• **Records for processing**
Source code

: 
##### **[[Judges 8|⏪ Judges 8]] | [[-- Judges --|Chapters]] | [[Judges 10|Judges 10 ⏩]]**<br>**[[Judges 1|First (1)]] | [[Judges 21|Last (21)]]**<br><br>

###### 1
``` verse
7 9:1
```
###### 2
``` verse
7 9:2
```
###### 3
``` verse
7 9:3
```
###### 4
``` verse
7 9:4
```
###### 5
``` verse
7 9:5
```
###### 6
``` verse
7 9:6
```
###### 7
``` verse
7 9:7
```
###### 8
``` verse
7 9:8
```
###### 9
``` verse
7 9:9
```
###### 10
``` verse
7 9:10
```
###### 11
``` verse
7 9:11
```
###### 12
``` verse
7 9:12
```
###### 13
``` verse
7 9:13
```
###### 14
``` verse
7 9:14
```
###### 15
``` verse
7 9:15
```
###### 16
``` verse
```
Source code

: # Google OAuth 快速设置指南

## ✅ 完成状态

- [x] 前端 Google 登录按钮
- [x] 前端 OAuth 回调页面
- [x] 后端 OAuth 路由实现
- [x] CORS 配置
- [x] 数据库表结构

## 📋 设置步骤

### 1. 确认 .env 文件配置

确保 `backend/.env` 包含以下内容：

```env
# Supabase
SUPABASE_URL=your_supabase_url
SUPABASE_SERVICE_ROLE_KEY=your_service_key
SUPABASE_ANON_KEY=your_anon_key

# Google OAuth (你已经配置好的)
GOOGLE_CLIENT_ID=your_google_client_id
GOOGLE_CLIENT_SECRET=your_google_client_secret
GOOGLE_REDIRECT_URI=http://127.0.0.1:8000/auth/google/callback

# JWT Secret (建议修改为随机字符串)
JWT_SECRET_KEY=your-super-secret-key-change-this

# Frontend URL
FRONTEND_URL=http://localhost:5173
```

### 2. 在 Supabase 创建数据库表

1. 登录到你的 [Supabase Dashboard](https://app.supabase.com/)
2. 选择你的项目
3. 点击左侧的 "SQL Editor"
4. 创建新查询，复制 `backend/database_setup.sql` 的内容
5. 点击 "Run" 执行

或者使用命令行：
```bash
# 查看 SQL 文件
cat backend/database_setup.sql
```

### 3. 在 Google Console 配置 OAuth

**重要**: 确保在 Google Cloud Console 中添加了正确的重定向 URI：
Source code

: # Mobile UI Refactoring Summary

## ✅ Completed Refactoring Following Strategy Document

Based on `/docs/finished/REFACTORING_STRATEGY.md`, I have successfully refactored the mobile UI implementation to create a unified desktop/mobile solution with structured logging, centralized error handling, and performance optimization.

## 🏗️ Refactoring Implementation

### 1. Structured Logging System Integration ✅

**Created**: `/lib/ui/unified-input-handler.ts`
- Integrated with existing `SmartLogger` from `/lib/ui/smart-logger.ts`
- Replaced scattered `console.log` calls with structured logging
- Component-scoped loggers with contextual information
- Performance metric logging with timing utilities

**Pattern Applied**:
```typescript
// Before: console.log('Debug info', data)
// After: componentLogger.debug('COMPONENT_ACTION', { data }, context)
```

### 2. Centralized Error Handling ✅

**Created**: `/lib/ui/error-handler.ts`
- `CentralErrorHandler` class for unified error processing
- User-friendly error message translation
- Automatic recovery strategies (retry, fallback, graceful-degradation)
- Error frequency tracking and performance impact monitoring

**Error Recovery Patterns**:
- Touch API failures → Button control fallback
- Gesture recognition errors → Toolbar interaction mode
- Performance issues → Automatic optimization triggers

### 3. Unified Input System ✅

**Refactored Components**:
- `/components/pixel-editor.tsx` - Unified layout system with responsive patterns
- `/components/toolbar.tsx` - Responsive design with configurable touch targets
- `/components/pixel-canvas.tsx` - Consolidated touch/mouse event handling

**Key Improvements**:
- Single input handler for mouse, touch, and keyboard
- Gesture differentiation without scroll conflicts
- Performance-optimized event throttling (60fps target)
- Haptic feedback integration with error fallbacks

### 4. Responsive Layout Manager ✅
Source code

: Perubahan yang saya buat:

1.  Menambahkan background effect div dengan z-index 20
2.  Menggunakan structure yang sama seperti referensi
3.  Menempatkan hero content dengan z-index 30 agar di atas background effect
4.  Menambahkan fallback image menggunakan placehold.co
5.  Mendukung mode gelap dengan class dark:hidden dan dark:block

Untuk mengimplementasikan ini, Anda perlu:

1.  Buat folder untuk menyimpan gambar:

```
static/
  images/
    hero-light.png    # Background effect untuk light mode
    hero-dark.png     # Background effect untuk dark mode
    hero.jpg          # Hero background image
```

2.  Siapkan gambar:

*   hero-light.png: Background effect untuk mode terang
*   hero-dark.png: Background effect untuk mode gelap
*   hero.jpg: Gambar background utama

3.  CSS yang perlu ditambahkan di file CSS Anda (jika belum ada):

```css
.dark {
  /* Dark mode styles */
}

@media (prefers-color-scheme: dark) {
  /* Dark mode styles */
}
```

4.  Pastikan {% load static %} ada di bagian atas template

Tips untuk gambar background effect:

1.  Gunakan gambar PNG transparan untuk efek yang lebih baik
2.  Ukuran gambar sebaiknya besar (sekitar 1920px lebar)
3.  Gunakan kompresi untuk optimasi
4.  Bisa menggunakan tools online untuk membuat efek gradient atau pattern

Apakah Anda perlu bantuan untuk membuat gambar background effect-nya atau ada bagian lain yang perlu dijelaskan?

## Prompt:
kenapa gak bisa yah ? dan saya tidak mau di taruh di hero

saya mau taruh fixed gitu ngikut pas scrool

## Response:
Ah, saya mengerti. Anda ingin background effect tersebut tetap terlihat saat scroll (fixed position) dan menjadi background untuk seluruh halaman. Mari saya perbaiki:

• **Brief**
Go through the data and copy each line exactly as it was written.

• **Solution for this problem**
Source code

: 
##### **[[Judges 8|⏪ Judges 8]] | [[-- Judges --|Chapters]] | [[Judges 10|Judges 10 ⏩]]**<br>**[[Judges 1|First (1)]] | [[Judges 21|Last (21)]]**<br><br>

###### 1
``` verse
7 9:1
```
###### 2
``` verse
7 9:2
```
###### 3
``` verse
7 9:3
```
###### 4
``` verse
7 9:4
```
###### 5
``` verse
7 9:5
```
###### 6
``` verse
7 9:6
```
###### 7
``` verse
7 9:7
```
###### 8
``` verse
7 9:8
```
###### 9
``` verse
7 9:9
```
###### 10
``` verse
7 9:10
```
###### 11
``` verse
7 9:11
```
###### 12
``` verse
7 9:12
```
###### 13
``` verse
7 9:13
```
###### 14
``` verse
7 9:14
```
###### 15
``` verse
7 9:15
```
###### 16
``` verse
```
Source code

: # Google OAuth 快速设置指南

## ✅ 完成状态

- [x] 前端 Google 登录按钮
- [x] 前端 OAuth 回调页面
- [x] 后端 OAuth 路由实现
- [x] CORS 配置
- [x] 数据库表结构

## 📋 设置步骤

### 1. 确认 .env 文件配置

确保 `backend/.env` 包含以下内容：

```env
# Supabase
SUPABASE_URL=your_supabase_url
SUPABASE_SERVICE_ROLE_KEY=your_service_key
SUPABASE_ANON_KEY=your_anon_key

# Google OAuth (你已经配置好的)
GOOGLE_CLIENT_ID=your_google_client_id
GOOGLE_CLIENT_SECRET=your_google_client_secret
GOOGLE_REDIRECT_URI=http://127.0.0.1:8000/auth/google/callback

# JWT Secret (建议修改为随机字符串)
JWT_SECRET_KEY=your-super-secret-key-change-this

# Frontend URL
FRONTEND_URL=http://localhost:5173
```

### 2. 在 Supabase 创建数据库表

1. 登录到你的 [Supabase Dashboard](https://app.supabase.com/)
2. 选择你的项目
3. 点击左侧的 "SQL Editor"
4. 创建新查询，复制 `backend/database_setup.sql` 的内容
5. 点击 "Run" 执行

或者使用命令行：
```bash
# 查看 SQL 文件
cat backend/database_setup.sql
```

### 3. 在 Google Console 配置 OAuth

**重要**: 确保在 Google Cloud Console 中添加了正确的重定向 URI：
Source code

: # Mobile UI Refactoring Summary

## ✅ Completed Refactoring Following Strategy Document

Based on `/docs/finished/REFACTORING_STRATEGY.md`, I have successfully refactored the mobile UI implementation to create a unified desktop/mobile solution with structured logging, centralized error handling, and performance optimization.

## 🏗️ Refactoring Implementation

### 1. Structured Logging System Integration ✅

**Created**: `/lib/ui/unified-input-handler.ts`
- Integrated with existing `SmartLogger` from `/lib/ui/smart-logger.ts`
- Replaced scattered `console.log` calls with structured logging
- Component-scoped loggers with contextual information
- Performance metric logging with timing utilities

**Pattern Applied**:
```typescript
// Before: console.log('Debug info', data)
// After: componentLogger.debug('COMPONENT_ACTION', { data }, context)
```

### 2. Centralized Error Handling ✅

**Created**: `/lib/ui/error-handler.ts`
- `CentralErrorHandler` class for unified error processing
- User-friendly error message translation
- Automatic recovery strategies (retry, fallback, graceful-degradation)
- Error frequency tracking and performance impact monitoring

**Error Recovery Patterns**:
- Touch API failures → Button control fallback
- Gesture recognition errors → Toolbar interaction mode
- Performance issues → Automatic optimization triggers

### 3. Unified Input System ✅

**Refactored Components**:
- `/components/pixel-editor.tsx` - Unified layout system with responsive patterns
- `/components/toolbar.tsx` - Responsive design with configurable touch targets
- `/components/pixel-canvas.tsx` - Consolidated touch/mouse event handling

**Key Improvements**:
- Single input handler for mouse, touch, and keyboard
- Gesture differentiation without scroll conflicts
- Performance-optimized event throttling (60fps target)
- Haptic feedback integration with error fallbacks

### 4. Responsive Layout Manager ✅
Source code

: Perubahan yang saya buat:

1.  Menambahkan background effect div dengan z-index 20
2.  Menggunakan structure yang sama seperti referensi
3.  Menempatkan hero content dengan z-index 30 agar di atas background effect
4.  Menambahkan fallback image menggunakan placehold.co
5.  Mendukung mode gelap dengan class dark:hidden dan dark:block

Untuk mengimplementasikan ini, Anda perlu:

1.  Buat folder untuk menyimpan gambar:

```
static/
  images/
    hero-light.png    # Background effect untuk light mode
    hero-dark.png     # Background effect untuk dark mode
    hero.jpg          # Hero background image
```

2.  Siapkan gambar:

*   hero-light.png: Background effect untuk mode terang
*   hero-dark.png: Background effect untuk mode gelap
*   hero.jpg: Gambar background utama

3.  CSS yang perlu ditambahkan di file CSS Anda (jika belum ada):

```css
.dark {
  /* Dark mode styles */
}

@media (prefers-color-scheme: dark) {
  /* Dark mode styles */
}
```

4.  Pastikan {% load static %} ada di bagian atas template

Tips untuk gambar background effect:

1.  Gunakan gambar PNG transparan untuk efek yang lebih baik
2.  Ukuran gambar sebaiknya besar (sekitar 1920px lebar)
3.  Gunakan kompresi untuk optimasi
4.  Bisa menggunakan tools online untuk membuat efek gradient atau pattern

Apakah Anda perlu bantuan untuk membuat gambar background effect-nya atau ada bagian lain yang perlu dijelaskan?

## Prompt:
kenapa gak bisa yah ? dan saya tidak mau di taruh di hero

saya mau taruh fixed gitu ngikut pas scrool

## Response:
Ah, saya mengerti. Anda ingin background effect tersebut tetap terlihat saat scroll (fixed position) dan menjadi background untuk seluruh halaman. Mari saya perbaiki:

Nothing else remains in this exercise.